#### [GIVEN PASSAGE]
★ ★ ★ ★ ★
US20060173219A1

US20060173219A1 - Protective groups for crossed aldol condensations

Info

Publication number: US20060173219A1
Application number: US11/049,144
Authority: US
Inventors: Christian Everett
Original assignee: Individual
Current assignee: Individual
Priority date: 2005-02-03
Filing date: 2005-02-03
Publication date: 2006-08-03

Abstract

A process for protecting aldehydes and ketones in crossed aldol condensations where both aldols possess alpha-carbon hydrogens, comprising protecting the target aldol by forming an acetal or imine with an alcohol, glycol or primary amine which may contain electron-withdrawing groups, adding a base of sufficient strength to abstract a proton from the alpha-carbon of the acetal or imine and adding the second aldol to form the salt of the saturated hydroxy addition compound, thereby minimizing by-products, waste and separation difficulties, then forming the unsaturated addition compound and decomposing the acetal or imine with dilute acid. This process having the advantage that a ketone may be added to a protected aldehyde target to produce an aldehyde as a product which was not previously possible.

Description

BACKGROUND

1. Field of Invention
This invention relates to aldol condensations, especially to condensations of two different aldols.
2. Description of Prior Art
In order to produce new compounds two aldol compounds are often reacted in the known manner. If one of these compounds does not have an alpha-carbon with hydrogen on it (benzaldehyde, formaldehyde, tert-pentaldehyde) the reaction produces one product. However, if both aldols have hydrogen on the alpha-carbon specifity is lost and all four possible products result.
For example, equiniolar amounts of acetaldehyde and propionaldehyde react to produce equimolar quantities of 2-butenal, 2-pentenal, 2-butene-2-methyl-al, and 2-pentene-2methyl-al.
Attempts have been made to enhance specifity by increasing the amount of one of the reactants to 30:1 (U.S. Pat. No. 6,028,231) but this still produces byproducts and waste and is impractical where both aldols are approximately equal in cost.
★ ★ ★ ★ ★
#### [THE DATA]
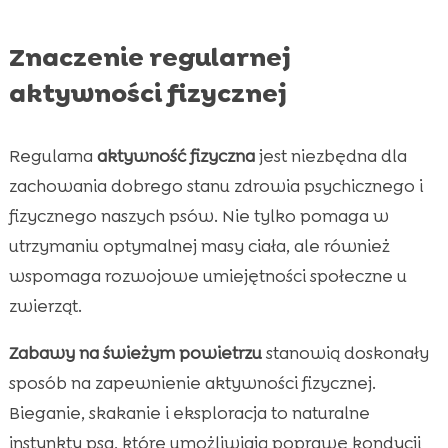
Znaczenie regularnej
aktywności fizycznej
Regularna
aktywność fizyczna
jest niezbędna dla
zachowania dobrego stanu zdrowia psychicznego i
fizycznego naszych psów. Nie tylko pomaga w
utrzymaniu optymalnej masy ciała, ale również
wspomaga rozwojowe umiejętności społeczne u
zwierząt.
Zabawy na świeżym powietrzu
stanowią doskonały
sposób na zapewnienie aktywności fizycznej.
Bieganie, skakanie i eksploracja to naturalne
instynkty psa, które umożliwiają poprawę kondycji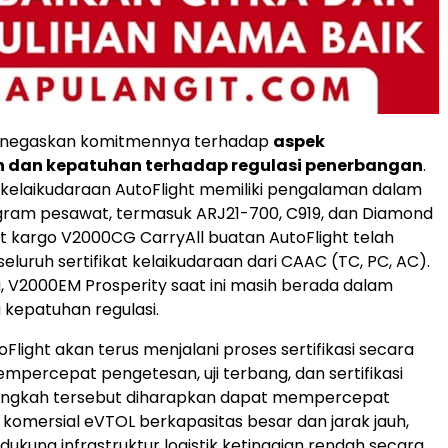
enegaskan komitmennya terhadap
aspek
 dan kepatuhan terhadap regulasi penerbangan
.
si kelaikudaraan AutoFlight memiliki pengalaman dalam
gram pesawat, termasuk ARJ21-700, C919, dan Diamond
 kargo V2000CG CarryAll buatan AutoFlight telah
luruh sertifikat kelaikudaraan dari CAAC (TC, PC, AC).
, V2000EM Prosperity saat ini masih berada dalam
a kepatuhan regulasi.
Flight akan terus menjalani proses sertifikasi secara
mpercepat pengetesan, uji terbang, dan sertifikasi
ngkah tersebut diharapkan dapat mempercepat
omersial eVTOL berkapasitas besar dan jarak jauh,
dukung infrastruktur logistik ketinggian rendah secara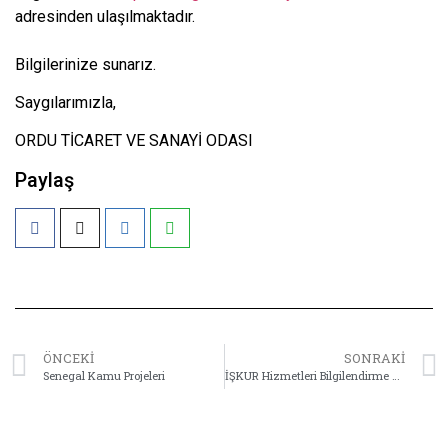
adresinden ulaşılmaktadır.
Bilgilerinize sunarız.
Saygılarımızla,
ORDU TİCARET VE SANAYİ ODASI
Paylaş
ÖNCEKI
SONRAKI
Senegal Kamu Projeleri
İŞKUR Hizmetleri Bilgilendirme Toplantısı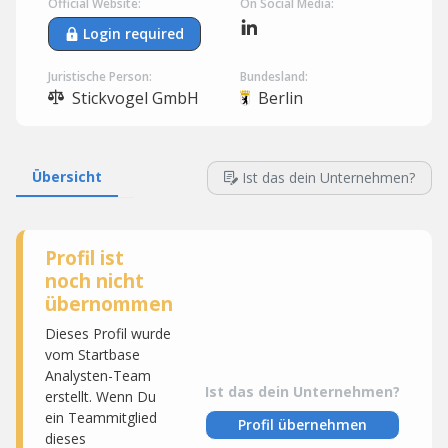
Official Website:
On Social Media:
Login required
Juristische Person:
Bundesland:
Stickvogel GmbH
Berlin
Übersicht
Ist das dein Unternehmen?
Profil ist
noch nicht
übernommen
Dieses Profil wurde
vom Startbase
Analysten-Team
Ist das dein Unternehmen?
erstellt. Wenn Du
ein Teammitglied
Profil übernehmen
dieses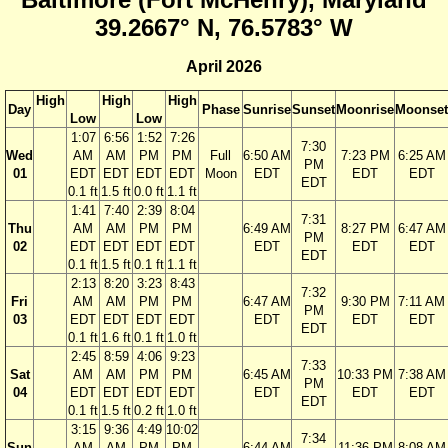
39.2667° N, 76.5783° W
April 2026
High
High
High
Day
Phase
Sunrise
Sunset
Moonrise
Moonset
Low
Low
1:07
6:56
1:52
7:26
7:30
Wed
AM
AM
PM
PM
Full
6:50 AM
7:23 PM
6:25 AM
PM
01
EDT
EDT
EDT
EDT
Moon
EDT
EDT
EDT
EDT
0.1 ft
1.5 ft
0.0 ft
1.1 ft
1:41
7:40
2:39
8:04
7:31
Thu
AM
AM
PM
PM
6:49 AM
8:27 PM
6:47 AM
PM
02
EDT
EDT
EDT
EDT
EDT
EDT
EDT
EDT
0.1 ft
1.5 ft
0.1 ft
1.1 ft
2:13
8:20
3:23
8:43
7:32
Fri
AM
AM
PM
PM
6:47 AM
9:30 PM
7:11 AM
PM
03
EDT
EDT
EDT
EDT
EDT
EDT
EDT
EDT
0.1 ft
1.6 ft
0.1 ft
1.0 ft
2:45
8:59
4:06
9:23
7:33
Sat
AM
AM
PM
PM
6:45 AM
10:33 PM
7:38 AM
PM
04
EDT
EDT
EDT
EDT
EDT
EDT
EDT
EDT
0.1 ft
1.5 ft
0.2 ft
1.0 ft
3:15
9:36
4:49
10:02
7:34
Sun
AM
AM
PM
PM
6:44 AM
11:36 PM
8:08 AM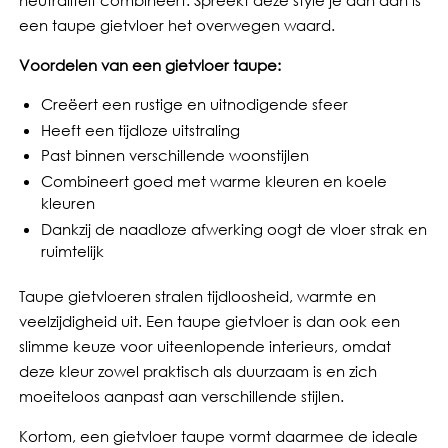
een taupe gietvloer het overwegen waard.
Voordelen van een gietvloer taupe:
Creëert een rustige en uitnodigende sfeer
Heeft een tijdloze uitstraling
Past binnen verschillende woonstijlen
Combineert goed met warme kleuren en koele
kleuren
Dankzij de naadloze afwerking oogt de vloer strak en
ruimtelijk
Taupe gietvloeren stralen tijdloosheid, warmte en
veelzijdigheid uit. Een taupe gietvloer is dan ook een
slimme keuze voor uiteenlopende interieurs, omdat
deze kleur zowel praktisch als duurzaam is en zich
moeiteloos aanpast aan verschillende stijlen.
Kortom, een gietvloer taupe vormt daarmee de ideale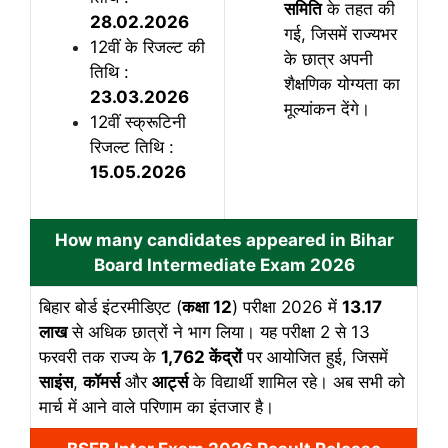
समिति
के तहत की
28.02.2026
गई, जिसमें राज्यभर
12वीं के रिजल्ट की
के छात्र अपनी
तिथि :
शैक्षणिक योग्यता का
23.03.2026
मूल्यांकन देंगे।
12वीं स्क्रूटिनी
रिजल्ट तिथि :
15.05.2026
How many candidates appeared in Bihar
Board Intermediate Exam 2026
बिहार बोर्ड इंटरमीडिएट (
कक्षा 12
) परीक्षा 2026 में
13.17
लाख
से अधिक छात्रों ने भाग लिया। यह परीक्षा 2 से 13
फरवरी तक राज्य के
1,762 केंद्रों
पर आयोजित हुई, जिसमें
साइंस
,
कॉमर्स
और
आर्ट्स
के विद्यार्थी शामिल रहे। अब सभी को
मार्च में आने वाले परिणाम का इंतजार है।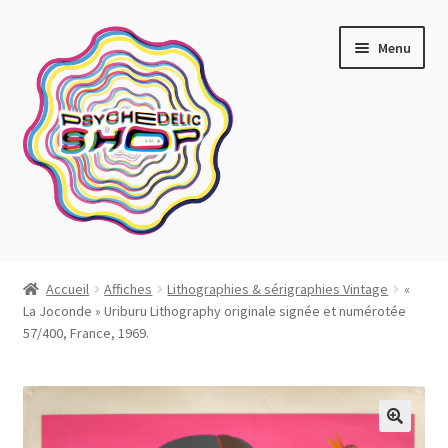
Aller
Aller
Menu
à
au
la
contenu
navigation
Artistes actuels
Accueil
Affiches
Lithographies & sérigraphies Vintage
«
La Joconde » Uriburu Lithography originale signée et numérotée
Boutique
57/400, France, 1969.
Affiches
Blotter art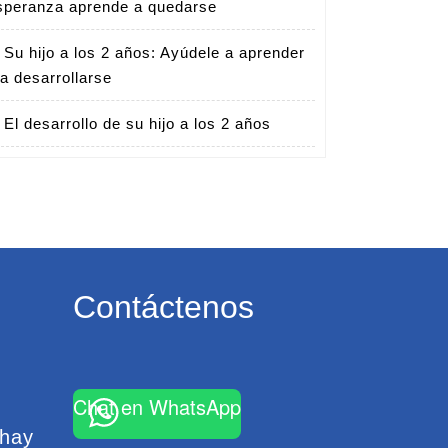
speranza aprende a quedarse
Su hijo a los 2 años: Ayúdele a aprender
 a desarrollarse
El desarrollo de su hijo a los 2 años
Contáctenos
Chat en WhatsApp
 hay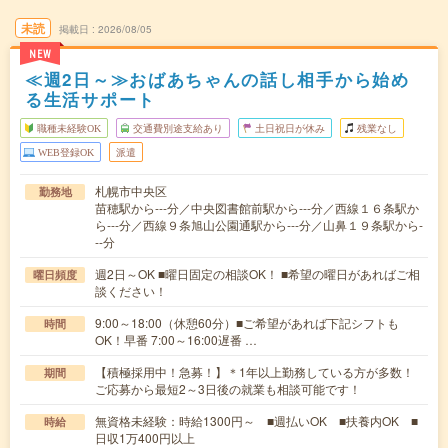
未読
掲載日
2026/08/05
NEW
≪週2日～≫おばあちゃんの話し相手から始め
る生活サポート
職種未経験OK
交通費別途支給あり
土日祝日が休み
残業なし
WEB登録OK
派遣
札幌市中央区
勤務地
苗穂駅から---分／中央図書館前駅から---分／西線１６条駅か
ら---分／西線９条旭山公園通駅から---分／山鼻１９条駅から-
--分
週2日～OK ■曜日固定の相談OK！ ■希望の曜日があればご相
曜日頻度
談ください！
9:00～18:00（休憩60分）■ご希望があれば下記シフトも
時間
OK！早番 7:00～16:00遅番 …
【積極採用中！急募！】＊1年以上勤務している方が多数！
期間
ご応募から最短2～3日後の就業も相談可能です！
無資格未経験：時給1300円～ ■週払いOK ■扶養内OK ■
時給
日収1万400円以上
★ ★ ★ ★ ★
#### [TASK BRIEF]
Render this sentence from the patent text on crossed aldol condensations in Spanish: "This invention relates to aldol condensations, especially to condensations of two different aldols." The records have no connection to the patent text on crossed aldol condensations.

#### [SOLVED PROBLEM]
Esta invención se refiere a las condensaciones aldólicas, especialmente a las condensaciones de dos aldoles diferentes.